O livro termina com o ‘Poema de exaltação’, um canto sebastianista em que Guilherme de Faria se assume como monárquico, num discurso que nos ajuda a situá-lo na condição de reconhecido orador entre os jovens afetos ao Integralismo Lusitano. Assim o poeta anuncia: “No silêncio estelar da noite luarenta,/ Amanheceu a Voz azul e branca! […] Vem dos longes de Alcácer?… – Nem eu sei!/ Mas diz, e canta, e grita, azul e branca:/ – Viva El Rei!

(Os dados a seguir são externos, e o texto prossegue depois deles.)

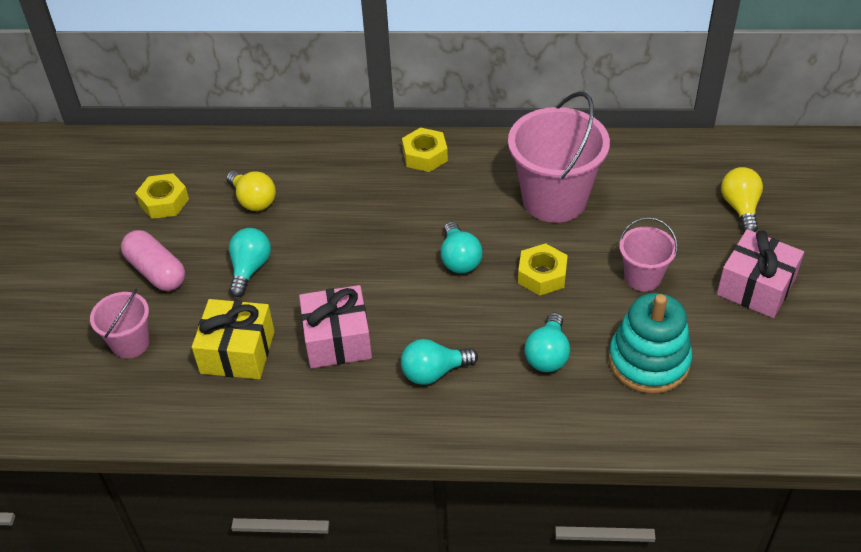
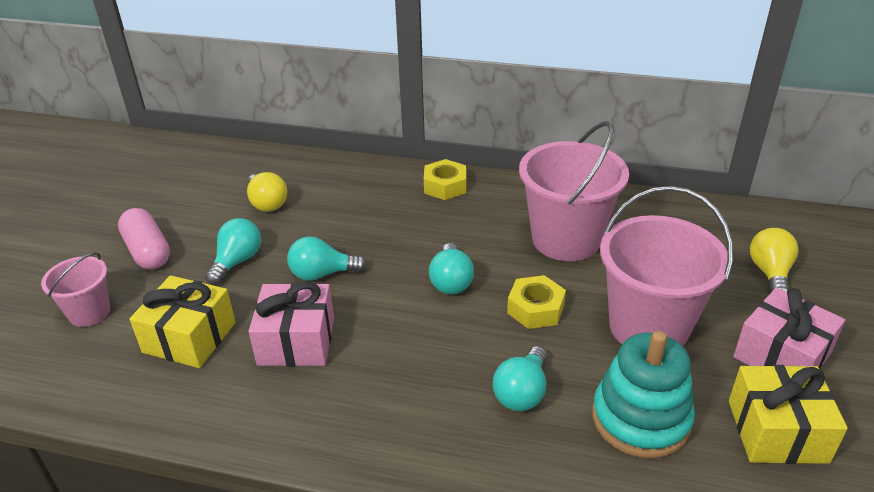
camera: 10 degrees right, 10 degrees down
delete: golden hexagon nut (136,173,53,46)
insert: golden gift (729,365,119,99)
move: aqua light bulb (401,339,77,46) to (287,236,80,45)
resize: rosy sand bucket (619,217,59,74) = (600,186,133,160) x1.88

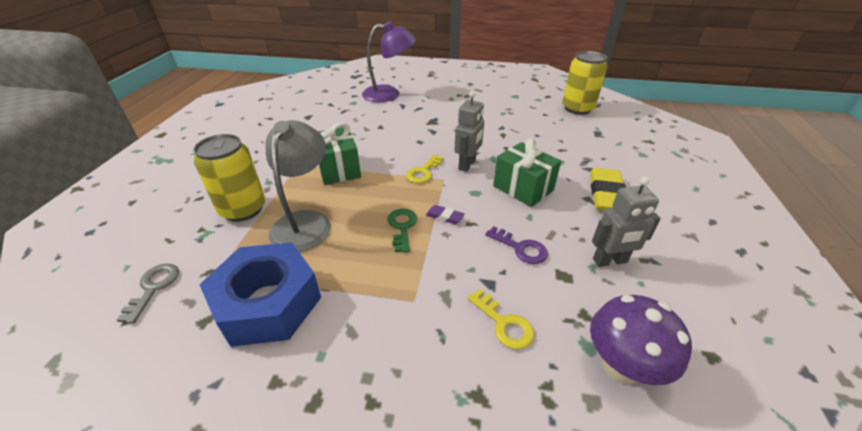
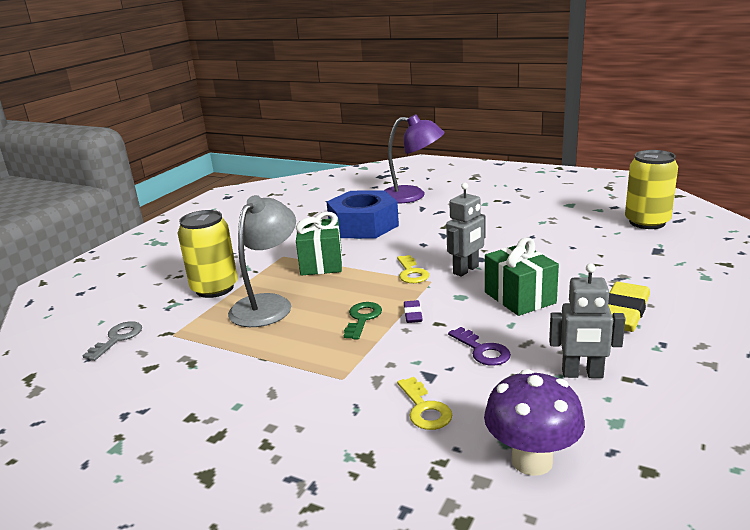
camera: 20 degrees right, 15 degrees down
move: blue hexagon nut (199,242,122,105) to (326,190,73,48)
rotate: golden latchkey (406,154,37,29) = (397,255,32,28) 60 degrees counterclockwise; purple gum eraser (426,205,38,19) = (404,300,19,23) 45 degrees clockwise

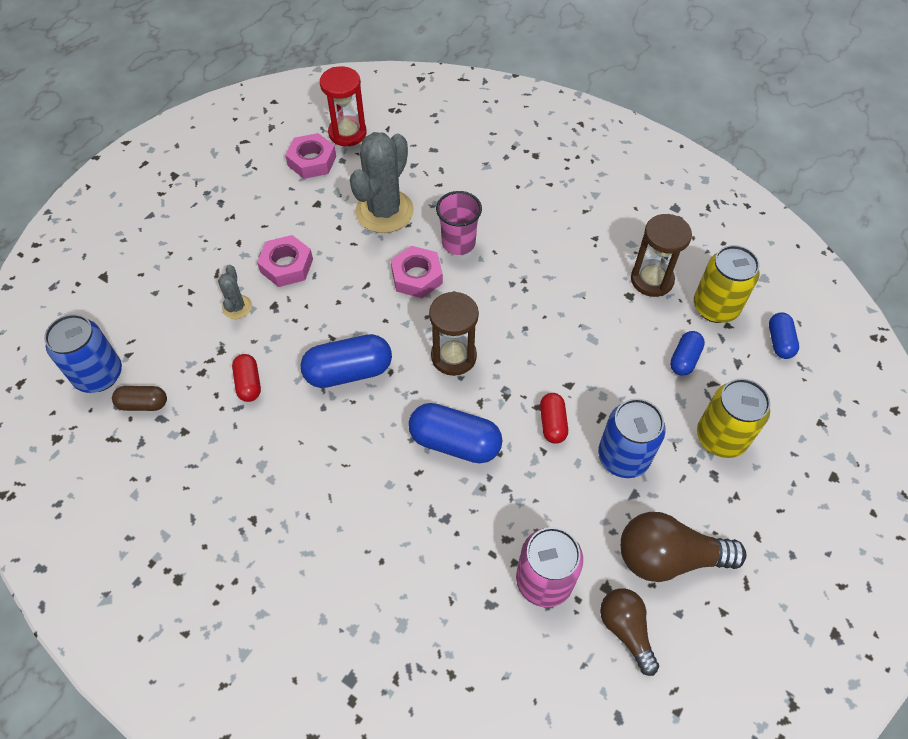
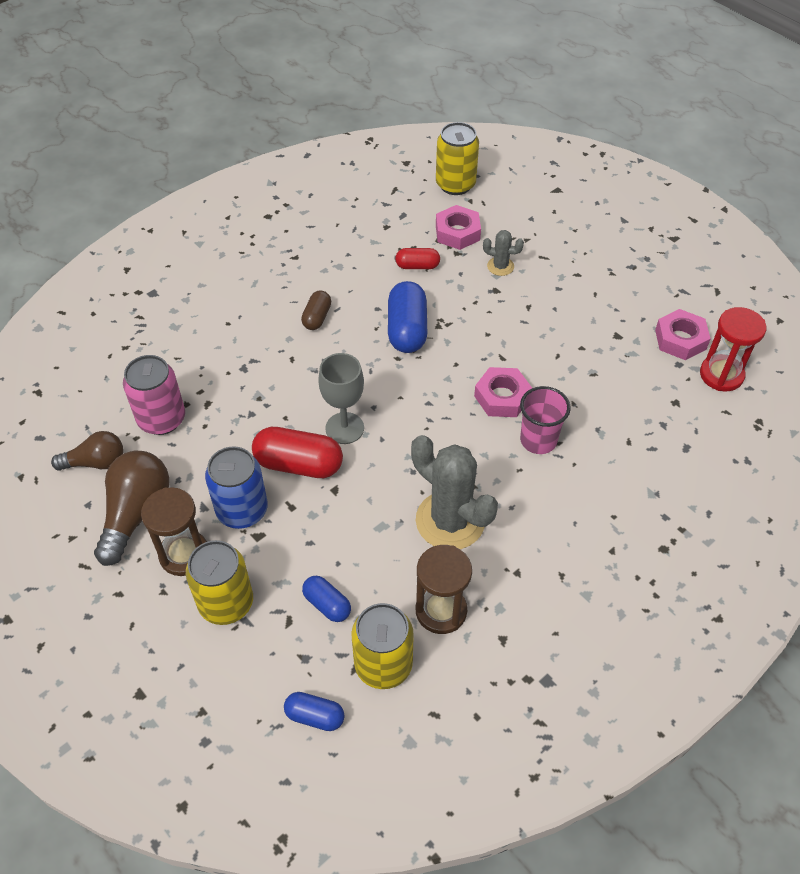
camera: 105 degrees right, 5 degrees down
delete: blue pill (408,403,94,60)
insert: ash-grey chalice (318,353,46,91)
move: dark brown pill (112,386,55,25) to (301,291,30,39); rosy hexagon nut (257,235,56,52) to (436,205,45,45); ash-grey prickly plant (350,132,64,101) to (411,435,87,114); dark brown hourglass (429,291,50,85) to (141,487,66,89)
recolor: blue can (44,314,78,79) to golden can (436,122,43,73)
resize: red pill (540,393,28,51) = (252,427,91,51) x1.75

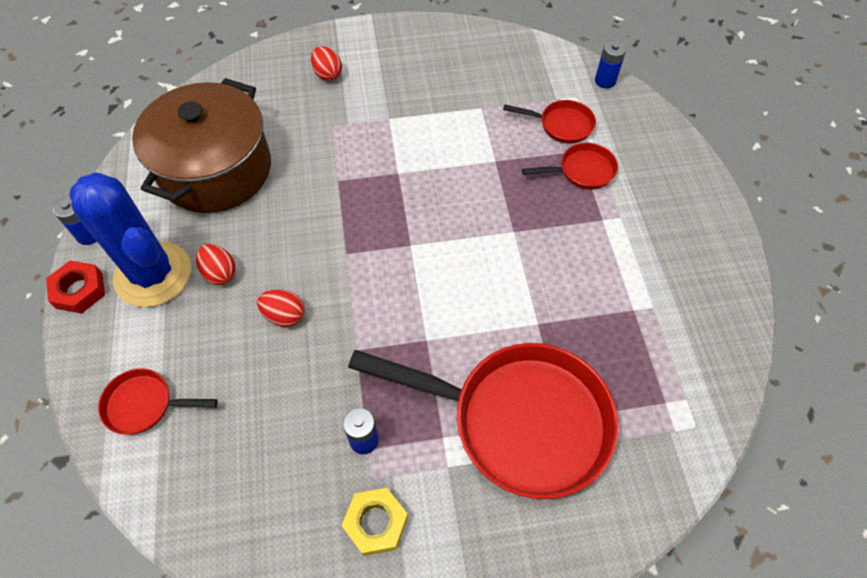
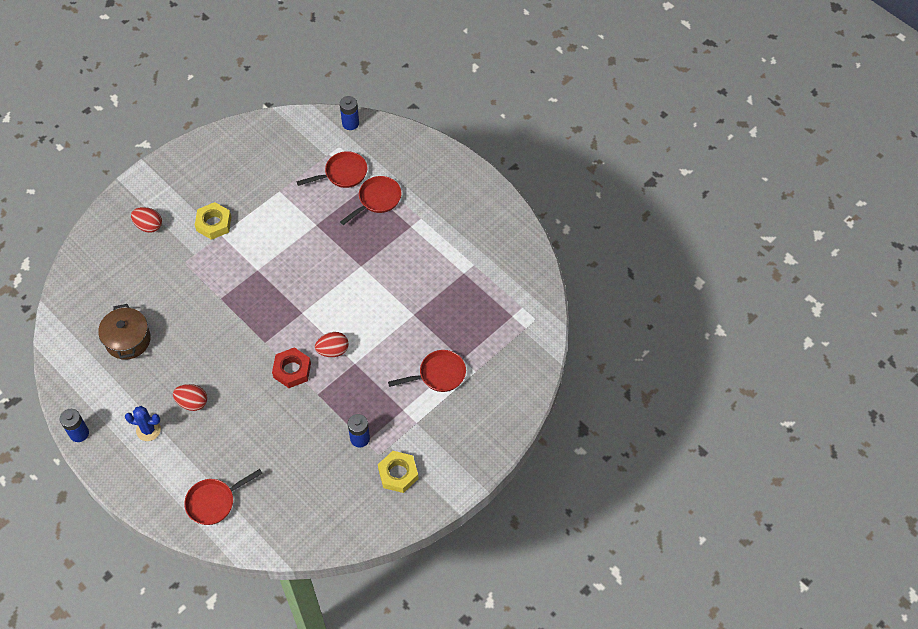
camera: 35 degrees left, 0 degrees up
insert: golden hexagon nut (195,202,36,38)
move: red hexagon nut (46,260,59,54) to (272,347,39,41); red egg (257,289,47,38) to (315,332,34,25)
resize: blue prickly plant (69,172,122,135) = (125,406,36,35) x0.42; dark brown cooking pot (132,78,139,135) = (98,304,53,56) x0.50; red frying pan (348,343,271,156) = (388,350,78,42) x0.45

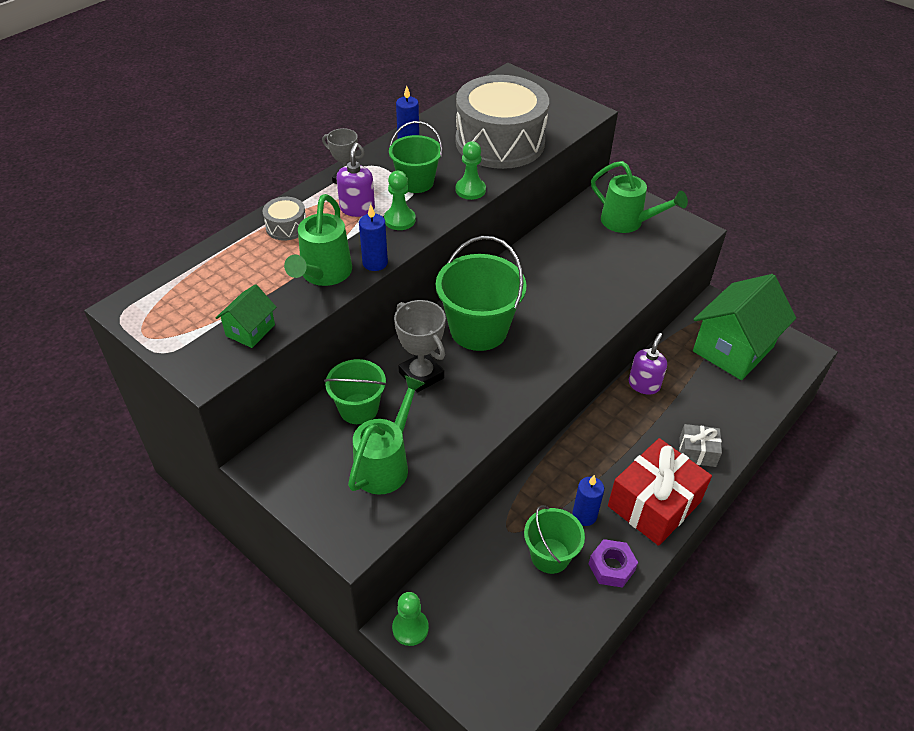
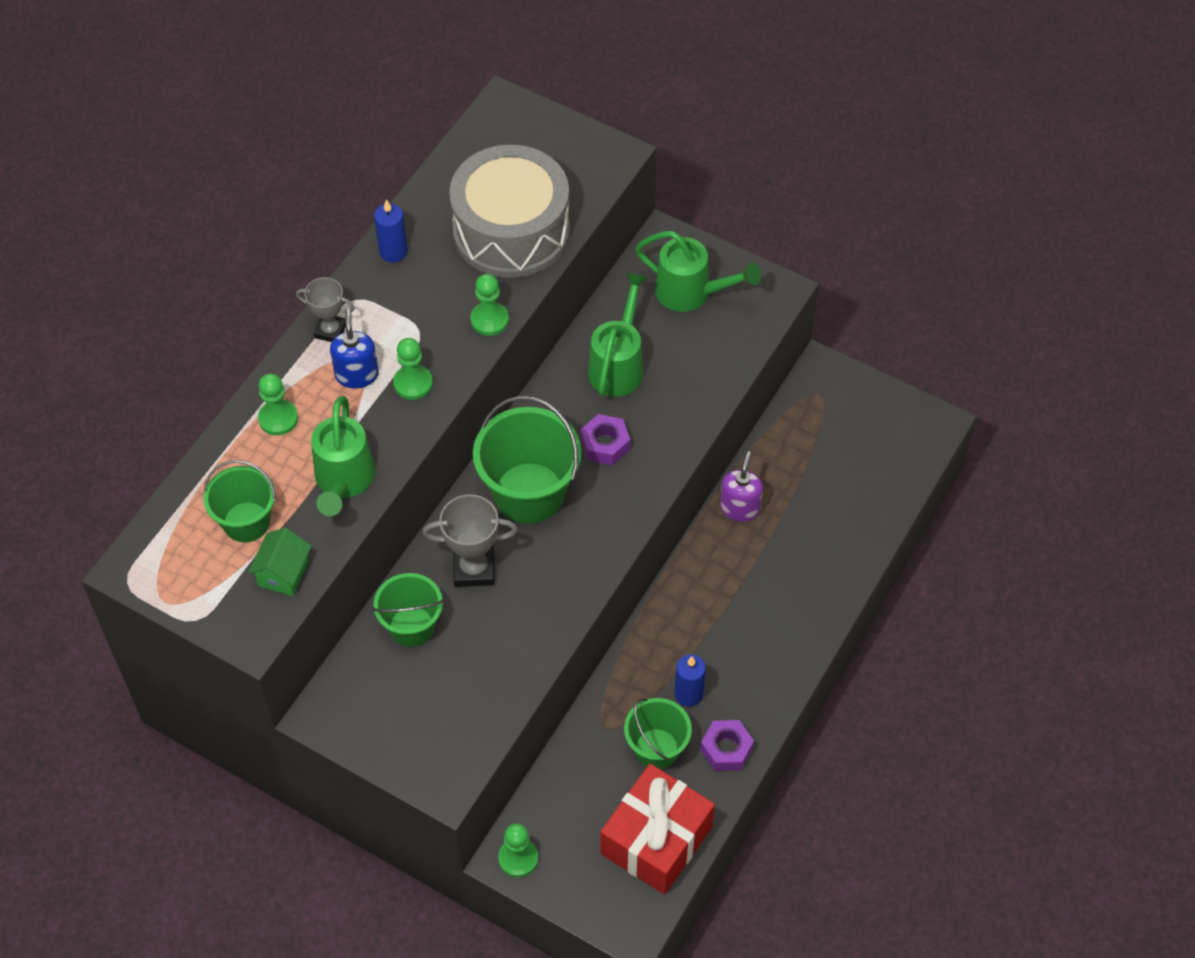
camera: 10 degrees left, 10 degrees up
delete: blue wax candle (359,204,29,67); ash-grey gift (679,424,43,43); green toy house (693,274,103,106)
insert: purple hexagon nut (581,414,49,52)
move: green watering can (348,375,77,120) to (588,272,60,125); green sand bucket (389,121,53,72) to (203,460,73,82); red gift (608,438,104,108) to (600,764,115,131)
replace: ash-grey snare drum (263,197,43,44) to green pawn (258,374,40,62)
recolor: purple soap pump (336,143,39,74) to blue soap pump (330,309,49,79)
rotate: ash-grey trophy (394,300,52,93) = (423,494,95,93) 45 degrees counterclockwise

Viva El Rei!”. A certa altura sente-se o entusiasmo do poeta: “Ó Moços! vós, também,/ Vinde ouvir, vinde sentir/ Aquela Voz que vem dos areais de Além,/ Dos longes brumosos de Alcácer-Quibir. […] Vamos cantar, lutar,/ – Ó Moços! meus irmãos –/ Que El Rei há-de voltar!”. Em ‘Mais Poemas’ aflora já uma indefinida esperança sebastianista.


ÍNDICE

[1] Poema de súplica [pp. 13-18]
[2] Anto [pp. 19-22]
[3] Poema [pp. 23-26]
[4] Lírios de sangue [pp. 27-29]
[5] Tragédia lirial [pp. 31-34]
[6] Canção [pp. 35-37]
[7] Poema [pp. 39-41]
[8] Aos lenços [pp. 43-45]
[9] Poema [pp. 47-50]
[10] Sombra [pp. 51-54]
[11] Poema de exaltação [pp. 55-58]

Epígrafe [«Inscrição»]: “A minha mocidade tem cabelos brancos.” [Eugénio de Castro]. Livro com 64 páginas e 11 composições, dedicado a Alfredo Pimenta. Formato: 13,5×20 cm. Cólofon: “Acabou de se imprimir este livro na Imprensa de Manuel Lucas Torres, em Lisboa, na Rua do Diário de Notícias, 57 a 61, aos 8 de Novembro de 1922”.
Para a antologia ‘Saudade Minha (poesias escolhidas)’, Guilherme de Faria escolhe apenas duas composições: ‘Poema de súplica’ [pp. 13-18] e ‘Poema’ [pp. 47-50], com alterações e títulos diferentes: ‘Súplica’ [pp. 17-20] e ‘Sinfonia’ [pp. 28-29], respetivamente.


POEMA

Ónio ouvia os gritos na azinhaga!
Guilhe sentia os gritos na alameda!
Eram sombras, aos gritos, na azinhaga!
Eram sombras, aos gritos, na alameda!

E a noite procelosa e dolorosa!
E os gritos roucos, na azinhaga, além!
E a sombra macilenta e dolorosa!
E, além, a soluçar, sombras de Além!

Floriram rosas bravas em outubro.
No jardim do castelo, à beira-Mar,
Floriram rosas pálidas de outubro!
Rosas pranteadas na aridez do Mar…

E o Sol vai morrer, minialmente rubro,
Nas ondas nacaradas do alto Mar…

* ‘Mais Poemas’, pp. 23-26.


SOMBRA

Adormecem, pálidos, cansados,
Os gritos do vitral.

Olhos de Morta, baços e parados,
Gritos de luz na sombra do vitral…

Adormeceram!

Esfolharam-se rosas,
– Num sorriso…
Lírios negros, dálias – um sorriso…

Verde…
Tudo verde…

Perdi o meu olhar de sombra, na charneca,
Perdi o meu olhar na sombra da charneca…

Ai, a Sombra esmaecida!
Ai ondas, ondas do Mar!
Ai, a sombra esmaecida!…
Na sombra do meu olhar…

Meu amor!
As tuas mãos graciosas e formosas!

Esfolharam-se rosas…
Um sorriso…
A luz pálida e frouxa dum sorriso.

Amanheceu, a sorrir.
Maré febril, rubra e louca!

E vem, meu bem, a sorrir,
Vem beijar a minha boca…

* ‘Mais Poemas’, pp. 51-54.


IMAGENS: capa de ‘Mais Poemas’ e desenho de António Hartwich Nunes, datado de janeiro de 1923, que ilustra o poema aqui transcrito das páginas 23-26: “Eram sombras, aos gritos, na azinhaga!/ Eram sombras, aos gritos, na alameda!”.